Evaluating The European Tour's "Turbulent Year"

On the eve of this week's BMW Championship at Wentworth (where the automaker just re-signed for four more years), James Corrigan presents a thoughtful analysis of the last (turbulent) year of the European Tour.

There was Sergio serving up his fried chicken remark, George O'Grady piling on with his "colored" reference, problems with the final series in Dubai's format, the Ballesteros brothers bickering with the tour, and most recently, caddie Iain McGregor's passing on the course.

I put this to O’Grady on Monday at the announcement of BMW’s four-year extension to their mega-millioned contract with the Tour. It should have been a time of celebration, but his eyes and countenance told a different story. O’Grady knew McGregor personally and had shared a drink or two with him. “I’ll have to live with the decision for the rest of my life,” he told me.

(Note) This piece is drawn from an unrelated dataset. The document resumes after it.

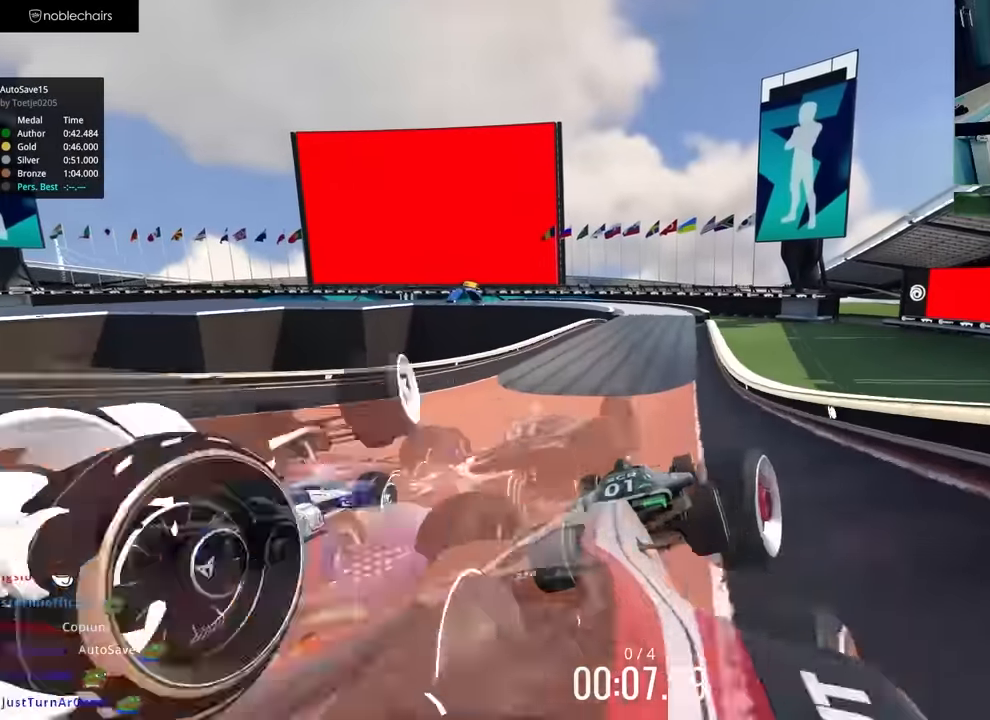
{"keys": ["up"], "events": [[83, "right", "up"], [217, "right", "down"], [317, "right", "up"]]}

O’Grady plainly does not believe that tragedy should be bunched together with any of the other perceived controversies which rocked the Tour. He is right. It shouldn’t be. As he is right in his assertion that with the final series and Ballesteros sagas, the negative headlines sold. “Good news doesn’t always make the news,” O’Grady said.

Corrigan goes on to look at the positives for the tour, where commercial success was evident despite the Eurozone crisis.